Wednesday, August 30, 2017

No Consummation

So on top of everything that’s going on with can I be my baby’s daddy,
I met Beverley today,
a white-haired woman in silver shades
who approached me from an apartment building.
—I’m feeling a little dizzy, may I take your arm? she said.

I was dressed in jean shorts and my Teva sandals
and a Moosejaw dance weekend t-shirt.


I gave Beverley my arm, and we walked slowly.
—Low blood pressure problem?
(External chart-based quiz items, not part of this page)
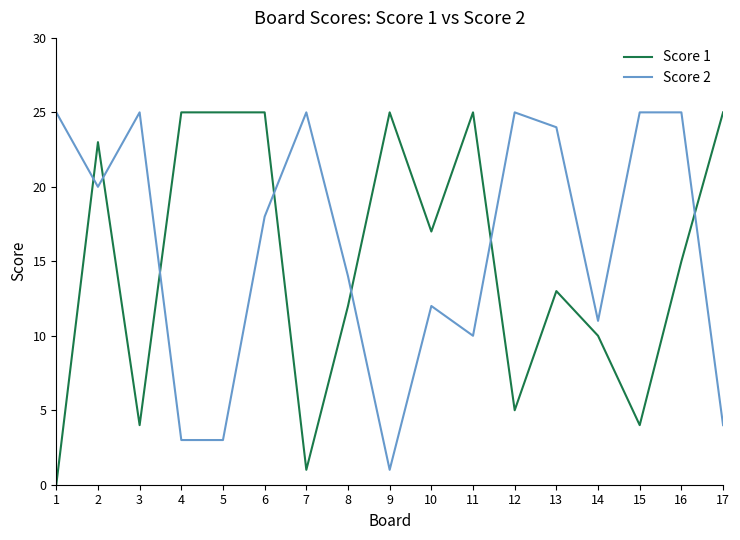

What is the spread (max minus min) of values at 4?

22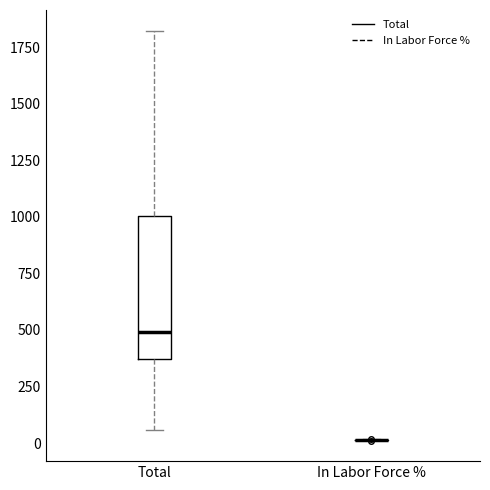

Where does the upper whisker of the box for Total end on the y-axis? The values are not printed on the chart, so give them approximately, as read against the axis.

1800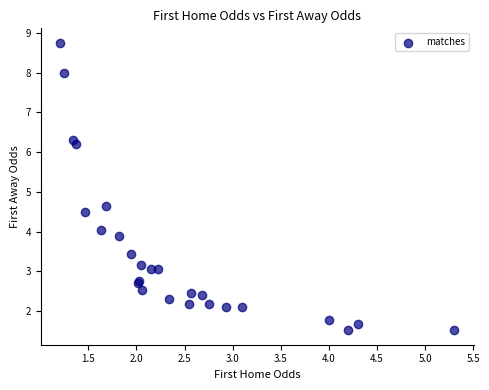

What Y value in the scatter plot is closest to 5?

4.7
I asked.
—I don’t know, I have lots of problems.
Lately, I’ve been getting stronger—my dizzy spells, that is!
And I thought she shot me a triumphant glance
from under her silver shades. 

—I’ve been a fainter from childhood, I said,

walking faster as I talked, but she asked me to slow down.
When we got to Black Coffee Shop, her destination,
she offered to buy me a cup,
but I said I had to meet a friend
to practice for our musical performance to open
the poetry reading at Tillie’s Farmhouse tomorrow,

which was sort of true,

we do have a gig tomorrow.
When I told Beverley about Tillie’s Farmhouse,
I thought I saw her eyes light up
behind her silver shades.
—I used to do that all the time, she said,
organize dancing-singing events.
I’m a painter too.


—You could hang your paintings at Tillie’s, I suggested,
but she had already thought of that.

—I create very large canvases, she said.
—You could come to the reading tomorrow and check it out, see
if there’d be room to hang them.
—Oh, they’d hang all right, but I wouldn’t be able to carry them there.
—I’ll do it, I said.


It sounded like she might take me up on the offer.
I gave her my card with my phone number on it.
It was my Hucklenut Press card, and she said,
—My late husband wanted to publish books of poems
by automobile enthusiasts—hesitating as if that wasn’t quite
the phrase she wanted. When I was walking away, I thought,

—I have no way to contact Beverley;

I don’t want to brush her off; such a serendipitous
meeting must be significant somehow.
So I walked back, ordered a 12-oz Americano to go,
said my friend had to be late for the rehearsal,
and asked Beverley for her phone number, but she said,
—I also have a memory problem, I can’t
remember my phone number.


So I said goodbye and left,

and I’m sure she was fine by that time
with me leaving.
Maybe she’ll call me
and I’ll help her hang her paintings at Tillie’s.
Beverley is surely an intriguing person,
but I’m amazed at how strongly I respond to any woman.